## [AIM OF THE TASK]
With the line that contains "听着这个声音，我好似被人当头一击，这个声音属于我的堂弟江策。" as the final line, return every line from the start of the data below exactly.
#### THE RECORDS ####
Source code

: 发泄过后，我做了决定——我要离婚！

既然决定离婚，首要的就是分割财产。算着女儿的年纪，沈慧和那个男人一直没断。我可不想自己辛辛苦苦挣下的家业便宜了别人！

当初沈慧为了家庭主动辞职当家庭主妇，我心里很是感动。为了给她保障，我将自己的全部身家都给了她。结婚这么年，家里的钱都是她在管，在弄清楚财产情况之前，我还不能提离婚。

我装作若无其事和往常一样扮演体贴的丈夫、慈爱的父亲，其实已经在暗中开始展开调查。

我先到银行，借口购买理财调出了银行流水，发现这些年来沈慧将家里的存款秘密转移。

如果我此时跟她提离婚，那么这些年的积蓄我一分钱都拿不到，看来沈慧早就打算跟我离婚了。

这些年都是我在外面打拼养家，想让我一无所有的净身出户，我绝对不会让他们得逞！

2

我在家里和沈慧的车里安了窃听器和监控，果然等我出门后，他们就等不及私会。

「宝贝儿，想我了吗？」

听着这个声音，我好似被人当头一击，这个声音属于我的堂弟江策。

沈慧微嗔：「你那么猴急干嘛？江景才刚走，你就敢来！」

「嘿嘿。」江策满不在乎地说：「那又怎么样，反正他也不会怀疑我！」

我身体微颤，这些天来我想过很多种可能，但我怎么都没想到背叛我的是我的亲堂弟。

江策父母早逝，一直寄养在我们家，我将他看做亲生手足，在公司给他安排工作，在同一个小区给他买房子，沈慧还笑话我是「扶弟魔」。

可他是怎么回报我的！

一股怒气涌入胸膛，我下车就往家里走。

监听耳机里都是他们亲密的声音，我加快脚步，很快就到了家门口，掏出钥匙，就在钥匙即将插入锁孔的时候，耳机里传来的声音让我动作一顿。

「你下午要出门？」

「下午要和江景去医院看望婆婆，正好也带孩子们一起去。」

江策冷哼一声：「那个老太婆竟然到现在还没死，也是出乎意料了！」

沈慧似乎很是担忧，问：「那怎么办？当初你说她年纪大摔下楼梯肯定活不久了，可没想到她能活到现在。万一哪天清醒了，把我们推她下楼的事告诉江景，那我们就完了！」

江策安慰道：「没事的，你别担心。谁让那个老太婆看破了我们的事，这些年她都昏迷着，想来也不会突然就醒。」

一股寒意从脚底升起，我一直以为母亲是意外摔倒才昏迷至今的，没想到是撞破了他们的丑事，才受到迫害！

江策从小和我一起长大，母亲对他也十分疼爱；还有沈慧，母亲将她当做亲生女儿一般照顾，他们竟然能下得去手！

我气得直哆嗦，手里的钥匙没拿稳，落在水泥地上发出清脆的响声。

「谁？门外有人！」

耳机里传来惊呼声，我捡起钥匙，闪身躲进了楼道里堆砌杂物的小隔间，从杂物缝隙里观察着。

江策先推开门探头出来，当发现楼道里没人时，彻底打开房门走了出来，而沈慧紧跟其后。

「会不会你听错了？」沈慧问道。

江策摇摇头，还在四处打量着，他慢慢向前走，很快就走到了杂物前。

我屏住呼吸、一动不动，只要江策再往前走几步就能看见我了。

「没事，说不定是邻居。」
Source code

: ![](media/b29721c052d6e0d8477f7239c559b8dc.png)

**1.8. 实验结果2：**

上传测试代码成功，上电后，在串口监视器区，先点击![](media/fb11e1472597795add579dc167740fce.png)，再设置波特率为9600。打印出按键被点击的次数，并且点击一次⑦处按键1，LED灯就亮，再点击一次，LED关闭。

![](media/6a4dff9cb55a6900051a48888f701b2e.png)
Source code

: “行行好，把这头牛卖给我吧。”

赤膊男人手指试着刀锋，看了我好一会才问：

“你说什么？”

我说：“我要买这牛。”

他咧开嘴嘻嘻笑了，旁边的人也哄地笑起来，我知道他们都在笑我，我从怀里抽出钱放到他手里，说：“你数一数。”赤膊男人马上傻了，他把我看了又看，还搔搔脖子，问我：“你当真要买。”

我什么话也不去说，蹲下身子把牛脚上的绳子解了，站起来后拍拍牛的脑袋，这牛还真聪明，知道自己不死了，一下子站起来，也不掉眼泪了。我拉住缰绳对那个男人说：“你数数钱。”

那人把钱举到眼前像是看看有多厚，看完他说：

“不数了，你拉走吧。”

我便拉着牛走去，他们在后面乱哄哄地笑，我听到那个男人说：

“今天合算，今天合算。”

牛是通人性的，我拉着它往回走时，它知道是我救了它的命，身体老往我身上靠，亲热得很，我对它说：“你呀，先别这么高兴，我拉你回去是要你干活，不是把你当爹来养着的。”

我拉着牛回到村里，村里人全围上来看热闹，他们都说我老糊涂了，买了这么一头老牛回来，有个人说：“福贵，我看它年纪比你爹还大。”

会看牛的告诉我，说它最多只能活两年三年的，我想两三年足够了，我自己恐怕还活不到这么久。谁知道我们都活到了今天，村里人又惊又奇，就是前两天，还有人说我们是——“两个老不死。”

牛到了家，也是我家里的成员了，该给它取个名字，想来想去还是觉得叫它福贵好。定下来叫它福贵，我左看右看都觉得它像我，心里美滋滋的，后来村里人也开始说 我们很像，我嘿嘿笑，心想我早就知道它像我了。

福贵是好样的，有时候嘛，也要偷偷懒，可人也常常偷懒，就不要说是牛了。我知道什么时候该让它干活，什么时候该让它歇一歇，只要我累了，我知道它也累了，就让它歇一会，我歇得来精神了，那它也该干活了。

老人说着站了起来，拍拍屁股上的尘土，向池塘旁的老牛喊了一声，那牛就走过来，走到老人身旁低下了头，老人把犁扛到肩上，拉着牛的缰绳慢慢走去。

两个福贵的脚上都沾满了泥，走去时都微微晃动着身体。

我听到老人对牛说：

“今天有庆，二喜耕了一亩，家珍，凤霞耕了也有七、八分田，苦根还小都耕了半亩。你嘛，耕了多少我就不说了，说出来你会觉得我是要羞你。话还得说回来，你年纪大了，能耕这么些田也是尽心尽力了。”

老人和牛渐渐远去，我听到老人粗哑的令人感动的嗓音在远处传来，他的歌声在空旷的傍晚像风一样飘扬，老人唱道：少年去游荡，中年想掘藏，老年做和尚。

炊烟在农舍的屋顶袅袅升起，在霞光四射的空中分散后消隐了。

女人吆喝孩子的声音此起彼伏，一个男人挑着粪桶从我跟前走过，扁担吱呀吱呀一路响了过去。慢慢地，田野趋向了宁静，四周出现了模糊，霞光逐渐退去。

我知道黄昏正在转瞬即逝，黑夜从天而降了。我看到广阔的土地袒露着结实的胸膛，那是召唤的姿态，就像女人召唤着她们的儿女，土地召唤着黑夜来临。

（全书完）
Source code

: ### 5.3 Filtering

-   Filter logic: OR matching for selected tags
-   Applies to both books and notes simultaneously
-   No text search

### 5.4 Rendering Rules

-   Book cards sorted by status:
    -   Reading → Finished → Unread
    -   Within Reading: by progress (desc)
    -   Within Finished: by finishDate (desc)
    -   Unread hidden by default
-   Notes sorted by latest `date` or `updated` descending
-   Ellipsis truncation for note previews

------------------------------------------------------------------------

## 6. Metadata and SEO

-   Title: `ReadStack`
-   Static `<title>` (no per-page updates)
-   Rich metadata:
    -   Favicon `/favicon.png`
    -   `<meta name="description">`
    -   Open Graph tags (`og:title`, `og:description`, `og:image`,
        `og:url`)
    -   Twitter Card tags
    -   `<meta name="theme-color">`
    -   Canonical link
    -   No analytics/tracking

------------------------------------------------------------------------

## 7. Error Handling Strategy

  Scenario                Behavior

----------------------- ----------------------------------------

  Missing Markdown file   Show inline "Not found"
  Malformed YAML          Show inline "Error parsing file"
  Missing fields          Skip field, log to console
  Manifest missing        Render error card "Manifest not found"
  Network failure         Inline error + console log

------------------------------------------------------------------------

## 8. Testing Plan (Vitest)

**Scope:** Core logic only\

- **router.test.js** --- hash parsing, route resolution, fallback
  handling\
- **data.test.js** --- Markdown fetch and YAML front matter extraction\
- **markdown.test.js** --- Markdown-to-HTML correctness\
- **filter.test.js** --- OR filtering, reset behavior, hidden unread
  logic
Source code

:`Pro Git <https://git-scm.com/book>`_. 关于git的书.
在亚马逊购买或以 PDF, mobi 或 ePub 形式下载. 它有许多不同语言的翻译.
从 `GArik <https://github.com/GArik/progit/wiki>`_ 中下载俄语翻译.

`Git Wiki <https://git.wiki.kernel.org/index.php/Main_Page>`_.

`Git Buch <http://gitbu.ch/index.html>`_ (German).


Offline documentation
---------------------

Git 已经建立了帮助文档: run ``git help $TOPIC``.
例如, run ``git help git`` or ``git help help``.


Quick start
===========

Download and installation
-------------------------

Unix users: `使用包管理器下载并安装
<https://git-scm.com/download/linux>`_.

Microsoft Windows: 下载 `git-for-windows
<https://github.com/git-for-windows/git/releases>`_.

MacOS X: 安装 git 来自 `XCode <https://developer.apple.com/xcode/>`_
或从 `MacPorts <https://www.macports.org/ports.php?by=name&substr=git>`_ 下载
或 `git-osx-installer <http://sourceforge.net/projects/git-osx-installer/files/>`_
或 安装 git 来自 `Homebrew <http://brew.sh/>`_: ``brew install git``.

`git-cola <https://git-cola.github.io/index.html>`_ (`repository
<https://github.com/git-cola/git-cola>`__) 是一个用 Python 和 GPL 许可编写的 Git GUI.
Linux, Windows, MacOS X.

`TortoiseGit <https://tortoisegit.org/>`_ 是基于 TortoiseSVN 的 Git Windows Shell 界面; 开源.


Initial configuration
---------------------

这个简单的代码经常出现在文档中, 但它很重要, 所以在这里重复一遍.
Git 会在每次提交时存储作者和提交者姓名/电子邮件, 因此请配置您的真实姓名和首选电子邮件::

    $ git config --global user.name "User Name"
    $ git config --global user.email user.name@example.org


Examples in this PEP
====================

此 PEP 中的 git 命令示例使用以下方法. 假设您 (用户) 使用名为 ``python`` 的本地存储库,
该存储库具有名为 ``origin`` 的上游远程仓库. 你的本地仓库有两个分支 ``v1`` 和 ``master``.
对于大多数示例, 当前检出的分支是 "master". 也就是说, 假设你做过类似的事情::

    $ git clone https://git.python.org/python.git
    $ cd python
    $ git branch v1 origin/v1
####
## [ANSWER SPACE]
Source code

: 发泄过后，我做了决定——我要离婚！

既然决定离婚，首要的就是分割财产。算着女儿的年纪，沈慧和那个男人一直没断。我可不想自己辛辛苦苦挣下的家业便宜了别人！

当初沈慧为了家庭主动辞职当家庭主妇，我心里很是感动。为了给她保障，我将自己的全部身家都给了她。结婚这么年，家里的钱都是她在管，在弄清楚财产情况之前，我还不能提离婚。

我装作若无其事和往常一样扮演体贴的丈夫、慈爱的父亲，其实已经在暗中开始展开调查。

我先到银行，借口购买理财调出了银行流水，发现这些年来沈慧将家里的存款秘密转移。

如果我此时跟她提离婚，那么这些年的积蓄我一分钱都拿不到，看来沈慧早就打算跟我离婚了。

这些年都是我在外面打拼养家，想让我一无所有的净身出户，我绝对不会让他们得逞！

2

我在家里和沈慧的车里安了窃听器和监控，果然等我出门后，他们就等不及私会。

「宝贝儿，想我了吗？」

听着这个声音，我好似被人当头一击，这个声音属于我的堂弟江策。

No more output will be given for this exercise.